**What to do**
Pictures aside, the data must be reproduced exactly.

**Available data**
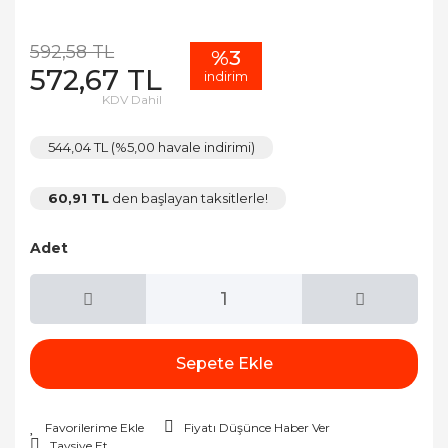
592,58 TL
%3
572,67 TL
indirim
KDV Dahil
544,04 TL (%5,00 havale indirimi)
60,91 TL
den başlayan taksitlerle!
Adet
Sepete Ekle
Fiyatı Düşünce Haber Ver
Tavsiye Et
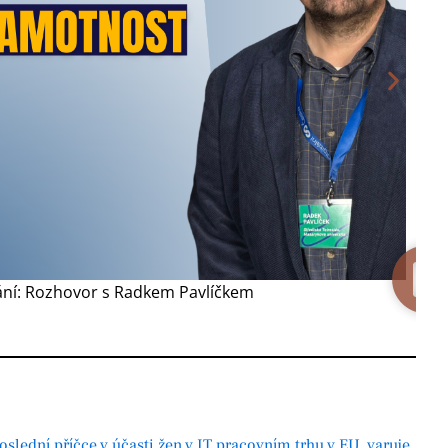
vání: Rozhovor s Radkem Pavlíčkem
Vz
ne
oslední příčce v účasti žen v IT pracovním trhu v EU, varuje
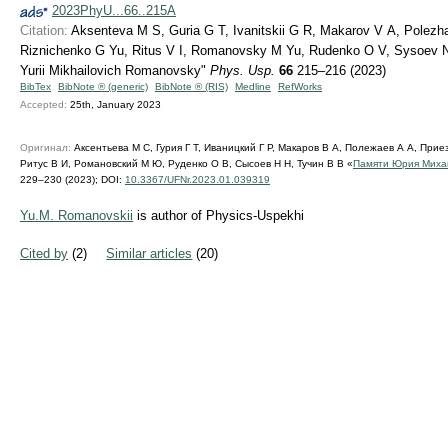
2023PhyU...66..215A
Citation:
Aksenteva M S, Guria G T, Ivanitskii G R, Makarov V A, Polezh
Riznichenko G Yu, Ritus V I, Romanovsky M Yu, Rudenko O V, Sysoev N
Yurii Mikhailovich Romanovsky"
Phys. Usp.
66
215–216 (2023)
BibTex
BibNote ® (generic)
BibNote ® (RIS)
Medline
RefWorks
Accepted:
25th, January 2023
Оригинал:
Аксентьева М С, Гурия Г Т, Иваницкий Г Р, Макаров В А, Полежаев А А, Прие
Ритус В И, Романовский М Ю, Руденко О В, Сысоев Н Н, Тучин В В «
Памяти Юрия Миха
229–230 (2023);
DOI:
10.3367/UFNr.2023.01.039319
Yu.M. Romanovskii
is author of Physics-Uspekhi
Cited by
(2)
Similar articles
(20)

**Written response**
592,58 TL
%3
572,67 TL
indirim
KDV Dahil
544,04 TL (%5,00 havale indirimi)
60,91 TL
den başlayan taksitlerle!
Adet
Sepete Ekle
Fiyatı Düşünce Haber Ver
Tavsiye Et
vání: Rozhovor s Radkem Pavlíčkem
Vz
ne
oslední příčce v účasti žen v IT pracovním trhu v EU, varuje
2023PhyU...66..215A
Citation:
Aksenteva M S, Guria G T, Ivanitskii G R, Makarov V A, Polezh
Riznichenko G Yu, Ritus V I, Romanovsky M Yu, Rudenko O V, Sysoev N
Yurii Mikhailovich Romanovsky"
Phys. Usp.
66
215–216 (2023)
BibTex
BibNote ® (generic)
BibNote ® (RIS)
Medline
RefWorks
Accepted:
25th, January 2023
Оригинал:
Аксентьева М С, Гурия Г Т, Иваницкий Г Р, Макаров В А, Полежаев А А, Прие
Ритус В И, Романовский М Ю, Руденко О В, Сысоев Н Н, Тучин В В «
Памяти Юрия Миха
229–230 (2023);
DOI:
10.3367/UFNr.2023.01.039319
Yu.M. Romanovskii
is author of Physics-Uspekhi
Cited by
(2)
Similar articles
(20)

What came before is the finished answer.